Thank you. [Operator Instructions] Your next question comes from Derek Lessard from TD Cowen. Please go ahead.
Yes. Thanks. Good morning, everybody. Congratulations on the results. A couple of questions for me. Eric, I just wanted to kind of come back to the -- to what you're seeing in terms of pricing and volume? I think you mentioned some brands were pushing through prices. And if I'm looking at the industry data, it would suggest that menu inflation is up high, high single digits. Does that imply that your volumes would be down, particularly if we're looking at the U.S. with 4% organic growth?
No. Our pricing is certainly not up in around 10% for the last 12 months. Maybe there's some food -- some elements that are up 10%, but we're nowhere close to that for most of our brands. So no, traffic is -- traffic is good for most of the brands. I'm not saying 100% of the brands have traffic going up, but for most of our brands, the traffic is up, and there is some food inflation, but nowhere close to the number you mentioned.

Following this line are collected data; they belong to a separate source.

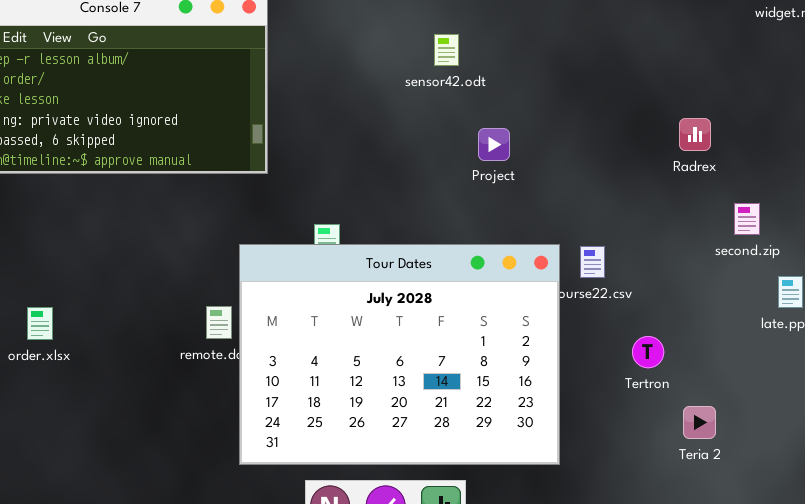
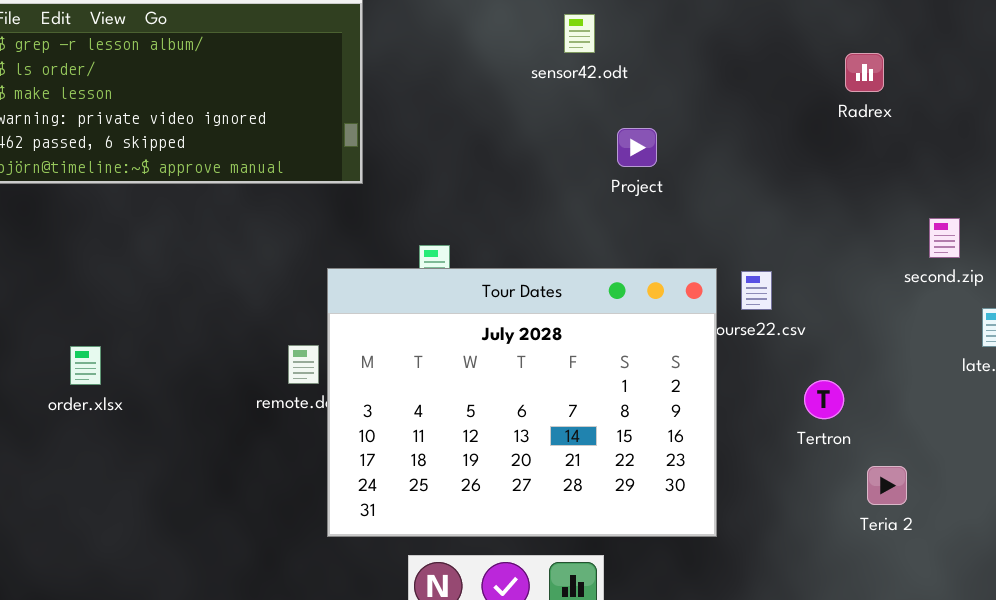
Radrex: [679,118,711,151] -> [845,53,884,92], moved

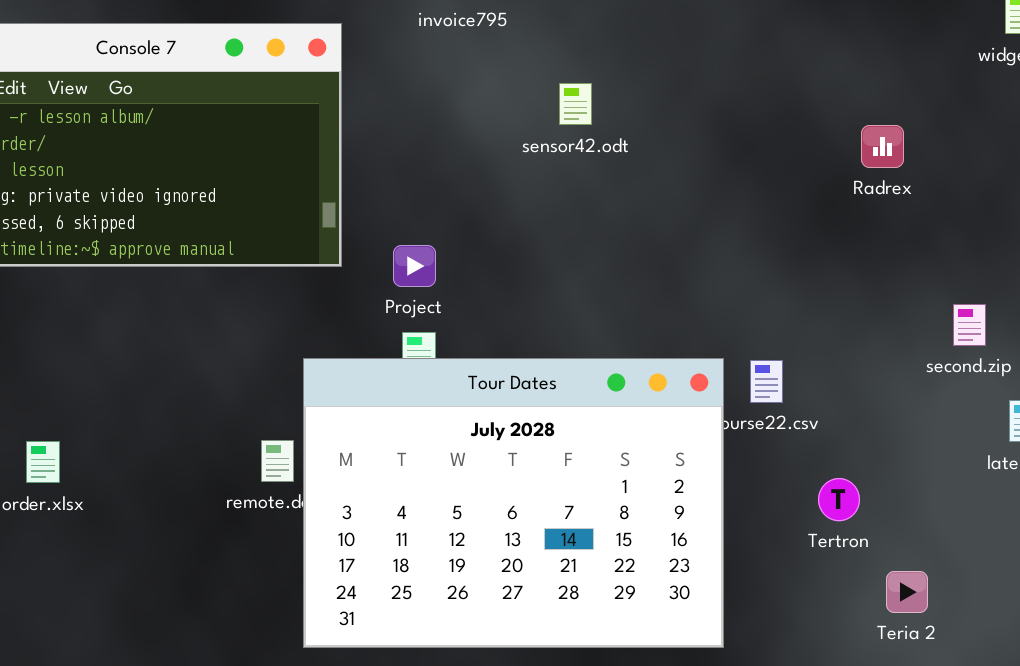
Project: [617,128,657,167] -> [393,245,436,287], moved

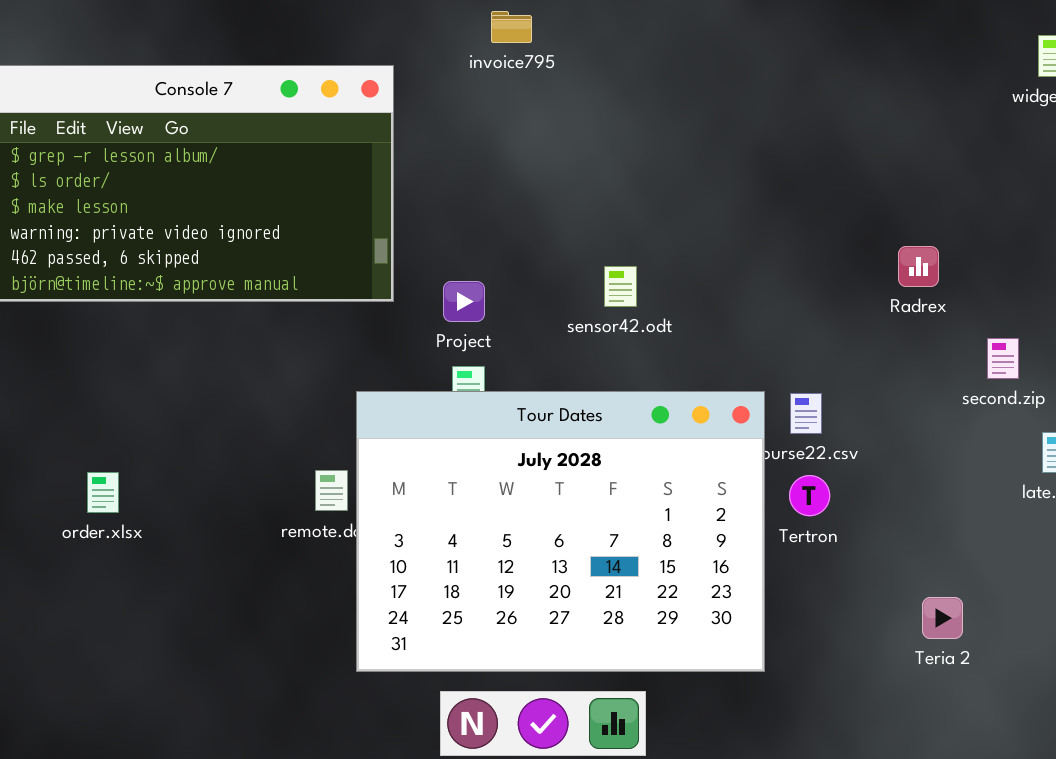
sensor42.odt: [559,83,592,125] -> [604,266,637,307], moved
Radrex: [861,125,904,168] -> [898,246,939,287], moved
Tertron: [818,478,860,521] -> [789,475,830,516], moved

Okay. And maybe could you just talk about what you're seeing on the competitive front and sort of promotional activity as you would expect some consumers may be pulling back on the first strings?
Yes, you know what, it's not bad at the moment. We don't -- there's always some value proposition. There's always some discounting. But we're not seeing some of the crazy stuff that we see in other times. We have seen some competitors go very aggressively to try to get traffic up. But, in general, I would say the environment is a good one to operate in for restaurant operators.
So yes, it's -- everybody wants to get their traffic up, but everybody is also realizing more than ever that we're working on [indiscernible] margins. And if you discount something too much, you might run into trouble. So we'd rather keep our prices where they are at the normal level and make sure our franchisees realize the right margins for their businesses and make money and get a return on their investment.
Okay. A slow start to spring here in Quebec. Just wondering if that's impacted you at all early on? And was the slower Quebec spring here representative of what you're seeing in other regions? And maybe just on the -- if you expected any impact on the, I guess, the electricity outage in Quebec last week?
Yes. We're looking forward for patio season to start, to be honest with you, not only in Quebec, but you look at Ontario, you look at our stores that we have in Minnesota, for example, it's still -- I mean I think it was minus 25 early this week, still. So I mean we need patio season to start for our sales to go up in some of our concepts. So you're right, it's a slow start of the spring so far. We're not seeing any dramatic impact because there's ups and downs at this time of the year, but we'll need a good patio season like we always do.
Hopefully, this week is going to cure that and we're going to be able to open patios and customers are going to be happy to be outside. As far as the power outage in Quebec is concerned, a lot of our restaurants were affected, some very positively, some very negatively. We had some restaurants that were closed for four or five days. And we also had restaurants that didn't lose power that crushed it during the weekend and ran out of food, which is a good problem to have. So we had a little bit of both extremes. All in all, we lost a little bit, but it shouldn't be anything material. And it's not something that should show in our sales results for Q2.
Okay. That's helpful. And then maybe just one housekeeping for me. You did fix interest rates on about US$230 million or so. Do you -- could you give us an indication of what you fixed those interest rates at?
Yes. It's not necessarily something we want to discuss in exact figures, but we got a pretty favorable deal. Yes, we got a pretty favorable deal from our banks. We disclosed it in subsequent events note. So if you want to refer to it to get a little bit more specific, but we believe that the time is right, the curve is inverted. We don't necessarily want to speculate about rates, but it's also a favorable environment for us to lock a certain portion of our borrowings.
Okay. Thanks Eric. Thanks everybody.
Thank you. There are no further questions at this time. Ladies and gentlemen, this concludes the conference call for today. We thank you for participating and ask participants to please disconnect your lines.